▶ Task item: Lines from the beginning of the data through the line containing "la venezolana decidió eliminó la opción de" are to be copied exactly, with no other line included.
------ Task inputs ------
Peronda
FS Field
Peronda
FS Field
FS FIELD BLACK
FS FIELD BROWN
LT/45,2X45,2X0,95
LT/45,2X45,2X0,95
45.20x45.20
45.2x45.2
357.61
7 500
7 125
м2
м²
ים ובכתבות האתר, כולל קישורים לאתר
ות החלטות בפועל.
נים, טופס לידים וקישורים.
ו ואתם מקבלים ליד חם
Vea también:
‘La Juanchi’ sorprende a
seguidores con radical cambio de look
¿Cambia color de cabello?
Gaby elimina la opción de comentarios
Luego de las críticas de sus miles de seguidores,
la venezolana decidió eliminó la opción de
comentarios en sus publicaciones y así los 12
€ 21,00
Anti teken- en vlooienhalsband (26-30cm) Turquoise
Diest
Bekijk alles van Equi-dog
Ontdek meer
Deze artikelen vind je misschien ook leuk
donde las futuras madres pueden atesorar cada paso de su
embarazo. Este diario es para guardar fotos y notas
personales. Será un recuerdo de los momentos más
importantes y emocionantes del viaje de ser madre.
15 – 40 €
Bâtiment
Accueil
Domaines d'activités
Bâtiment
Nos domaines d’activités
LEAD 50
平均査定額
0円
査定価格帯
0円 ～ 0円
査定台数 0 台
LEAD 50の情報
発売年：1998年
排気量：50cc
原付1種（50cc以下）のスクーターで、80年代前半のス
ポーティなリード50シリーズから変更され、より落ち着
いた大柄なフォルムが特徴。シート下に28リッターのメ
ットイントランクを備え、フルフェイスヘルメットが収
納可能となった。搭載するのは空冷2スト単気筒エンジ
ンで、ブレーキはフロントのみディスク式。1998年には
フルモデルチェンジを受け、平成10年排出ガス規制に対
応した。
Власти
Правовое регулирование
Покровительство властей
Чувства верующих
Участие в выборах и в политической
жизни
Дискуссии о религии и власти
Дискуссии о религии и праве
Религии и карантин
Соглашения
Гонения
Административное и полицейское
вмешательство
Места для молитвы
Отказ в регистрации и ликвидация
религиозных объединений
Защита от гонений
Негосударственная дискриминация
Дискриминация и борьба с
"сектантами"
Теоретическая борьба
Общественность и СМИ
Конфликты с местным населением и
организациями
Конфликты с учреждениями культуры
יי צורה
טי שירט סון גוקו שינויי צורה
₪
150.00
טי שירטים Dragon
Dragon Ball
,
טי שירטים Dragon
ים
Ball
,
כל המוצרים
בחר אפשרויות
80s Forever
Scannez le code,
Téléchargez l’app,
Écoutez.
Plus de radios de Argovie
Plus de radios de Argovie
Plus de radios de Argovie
------
▶ Output for this task:
Peronda
FS Field
Peronda
FS Field
FS FIELD BLACK
FS FIELD BROWN
LT/45,2X45,2X0,95
LT/45,2X45,2X0,95
45.20x45.20
45.2x45.2
357.61
7 500
7 125
м2
м²
ים ובכתבות האתר, כולל קישורים לאתר
ות החלטות בפועל.
נים, טופס לידים וקישורים.
ו ואתם מקבלים ליד חם
Vea también:
‘La Juanchi’ sorprende a
seguidores con radical cambio de look
¿Cambia color de cabello?
Gaby elimina la opción de comentarios
Luego de las críticas de sus miles de seguidores,
la venezolana decidió eliminó la opción de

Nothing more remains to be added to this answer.